Por el derecho de los pueblos La mayoría absoluta obtenida por el candidato Alvaro Uribe en los comicios presidenciales celebrados anteayer en Colombia puede representar una nueva vuelta de tuerca en la violencia que agobia a ese país desde hace cuatro décadas.
El político antioqueño llegará al Palacio de Nariño precedido por sus promesas de guerra total y frontal contra las organizaciones guerrilleras, empezando por las Fuerzas Armadas Revolucionarias de Colombia (FARC), contra las cuales el virtual presidente electo tiene motivos personales de encono: su padre resultó muerto en 1983, en un intento de secuestro atribuido a esta agrupación.
En un entorno social de incertidumbre y exasperación por la persistente violencia y el empantanamiento del proceso de paz entre la comandancia de las FARC y el gobierno de Andrés Pastrana, Uribe tejió una campaña electoral centrada en la recuperación de la autoridad del Estado, el desalojo de los guerrilleros de la zona de distensión -- medida en la que se adelantó el propio Pastrana--, el incremento en ciento por ciento de los efectivos de las fuerzas armadas, y la creación de una red de soplones que auxilie a Ejército y policía a aislar, perseguir y reprimir a las organzaciones insurgentes.

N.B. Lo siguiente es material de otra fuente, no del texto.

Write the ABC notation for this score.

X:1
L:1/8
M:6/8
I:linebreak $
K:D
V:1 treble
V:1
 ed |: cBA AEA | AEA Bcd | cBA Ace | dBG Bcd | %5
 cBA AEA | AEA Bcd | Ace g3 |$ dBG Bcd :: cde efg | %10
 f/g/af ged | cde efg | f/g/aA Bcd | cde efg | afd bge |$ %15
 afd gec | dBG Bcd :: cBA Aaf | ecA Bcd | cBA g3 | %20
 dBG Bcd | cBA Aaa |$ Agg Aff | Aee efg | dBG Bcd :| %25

Supo, en suma, explotar el hartazgo de los colombianos ante la violencia y el miedo de las clases medias a las guerrillas; escogió el papel de candidato de la guerra, y de esa forma logró una abrumadora victoria en las urnas: es el primer aspirante presidencial en 11 años que no se verá obligado a refrendar su victoria en una segunda vuelta electoral.
Cualquier ciudadano medianamente informado, colombiano o no, sabe que entre las promesas de una campaña electoral y las acciones desde una Presidencia hay, de manera casi inevitable, una gran distancia. Pero si Alvaro Uribe Vélez se empecina en cumplir a rajatabla sus propósitos de campaña, no sólo no logrará derrotar militarmente a las guerrillas, sino que agravará y ahondará el infierno en que se debate su país, y se verá, más temprano que tarde, presidiendo un régimen militarizado --o peor aún:
paramilitarizado-- e incluso puede ser que provoque el desbordamiento del conflicto interno más allá de las fronteras del país y genere, de esa forma, un problema regional de consecuencias obligadamente trágicas.
Cabe esperar, por el bien de los colombianos y los latinoamericanos en general, que una vez instalado en el poder el nuevo mandatario sea capaz de percibir las complejas realidades de su país con una lucidez mayor que la exhibida como candidato.
Asimismo, hacer votos para que Uribe se dé cuenta de que las insurgencias armadas son síntoma de enfermedades nacionales más hondas --la terrible desigualdad social, la miseria que impera en el campo y permea las grandes urbes, la corrupción de la clase política y la ineptitud de las autoridades en general-- y que la apuesta principal de su mandato sea la paz y no el recrudecimiento de la guerra que ofreció siendo candidato.